Generate TFIDF (RapidMiner Studio Core)

Synopsis

This operator performs a TF-IDF filtering of the given ExampleSet. TF-IDF is a numerical statistic which reflects how important a word is to a document.

Description

The Generate TFIDF operator generates TF-IDF values from the given ExampleSet The ExampleSet must contain either the binary occurrences (which will be normalized during calculation of the term frequency TF) or it should already contain the calculated term frequency values (in this case no normalization will be done). This behavior can be selected using the calculate term frequencies parameter.

The TF-IDF (term frequency–inverse document frequency) is a numerical statistic which reflects how important a word is to a document in a collection or corpus. It is often used as a weighting factor in information retrieval and text mining. The tf-idf value increases proportionally to the number of times a word appears in the document, but is offset by the frequency of the word in the corpus, which helps to control for the fact that some words are generally more common than others.

Input

  • example set input (IOObject)

    This input port expects an ExampleSet.
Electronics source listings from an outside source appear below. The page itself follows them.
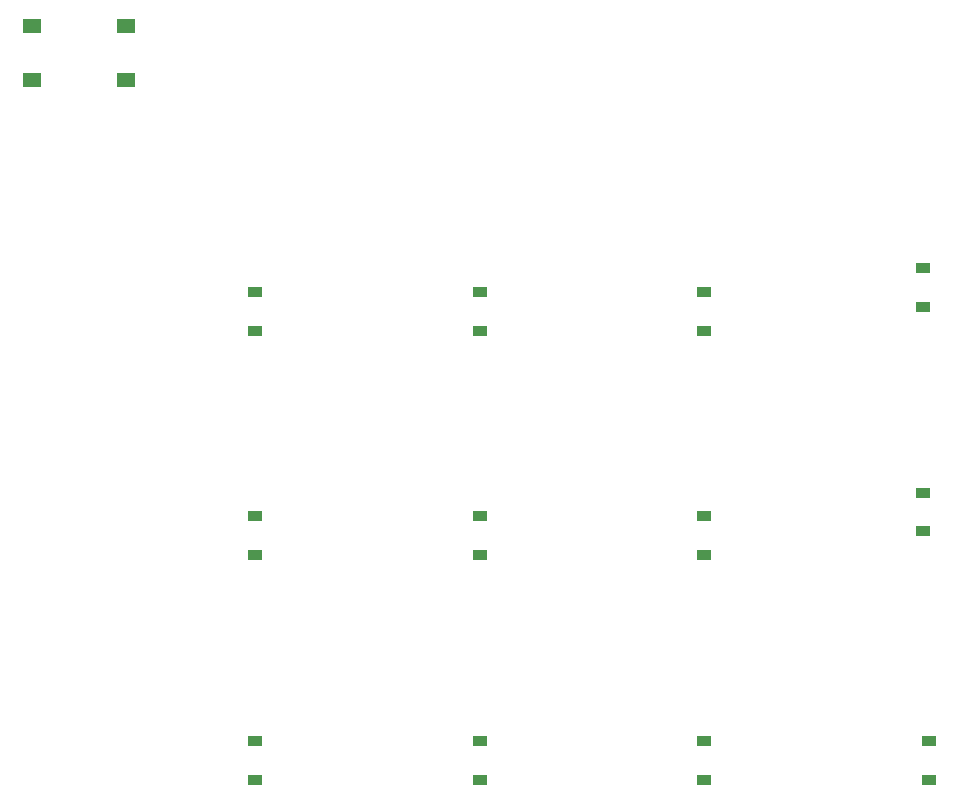
<source format=gbr>
%TF.GenerationSoftware,KiCad,Pcbnew,8.0.4*%
%TF.CreationDate,2024-09-01T19:46:58+02:00*%
%TF.ProjectId,bombopad,626f6d62-6f70-4616-942e-6b696361645f,v1.0.0*%
%TF.SameCoordinates,Original*%
%TF.FileFunction,Paste,Top*%
%TF.FilePolarity,Positive*%
%FSLAX46Y46*%
G04 Gerber Fmt 4.6, Leading zero omitted, Abs format (unit mm)*
G04 Created by KiCad (PCBNEW 8.0.4) date 2024-09-01 19:46:58*
%MOMM*%
%LPD*%
G01*
G04 APERTURE LIST*
%ADD10R,1.550000X1.300000*%
%ADD11R,1.200000X0.900000*%
G04 APERTURE END LIST*
D10*
%TO.C,S13*%
X29669000Y-34326000D03*
X21719000Y-34326000D03*
X29669000Y-29826000D03*
X21719000Y-29826000D03*
%TD*%
D11*
%TO.C,D5*%
X59628000Y-74592000D03*
X59628000Y-71292000D03*
%TD*%
%TO.C,D4*%
X59628000Y-93592000D03*
X59628000Y-90292000D03*
%TD*%
%TO.C,D8*%
X78628000Y-74592000D03*
X78628000Y-71292000D03*
%TD*%
%TO.C,D10*%
X97628000Y-93592000D03*
X97628000Y-90292000D03*
%TD*%
%TO.C,D6*%
X59628000Y-55592000D03*
X59628000Y-52292000D03*
%TD*%
%TO.C,D7*%
X78628000Y-93592000D03*
X78628000Y-90292000D03*
%TD*%
%TO.C,D9*%
X78628000Y-55592000D03*
X78628000Y-52292000D03*
%TD*%
%TO.C,D1*%
X40628000Y-93592000D03*
X40628000Y-90292000D03*
%TD*%
%TO.C,D11*%
X97155000Y-72592000D03*
X97155000Y-69292000D03*
%TD*%
%TO.C,D3*%
X40628000Y-55592000D03*
X40628000Y-52292000D03*
%TD*%
%TO.C,D12*%
X97155000Y-53592000D03*
X97155000Y-50292000D03*
%TD*%
%TO.C,D2*%
X40628000Y-74592000D03*
X40628000Y-71292000D03*
%TD*%
M02*

</source>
It is output of the Read CSV operator in the attached Example Process.

Output

  • example set output (IOObject)

    The TF-IDF is calculated and the resultant ExampleSet is returned through this port.

  • original (IOObject)

    The ExampleSet that was given as input is passed without changing to the output through this port. This is usually used to reuse the same ExampleSet in further operators or to view the ExampleSet in the Results Workspace.

Parameters

  • calculate_term_frequenciesThis parameter indicates if term frequency values should be generated. This parameter must be set to true if the input data is given as simple occurrence counts. Range: boolean

Tutorial Processes

Introduction to the Generate TFIDF operator

This Example Process starts with a Subprocesses operator which generates a sample ExampleSet. A breakpoint is inserted here so that you can have a look at the ExampleSet. This is a very simple ExampleSet. It has a text attribute which has different words. There are three integer attributes named Doc1, Doc2 and Doc3 that have the count of the corresponding words in these documents. The Generate TFIDF operator is applied on this ExampleSet to calculate the TFIDF. The resultant ExampleSet can be seen in the Results Workspace.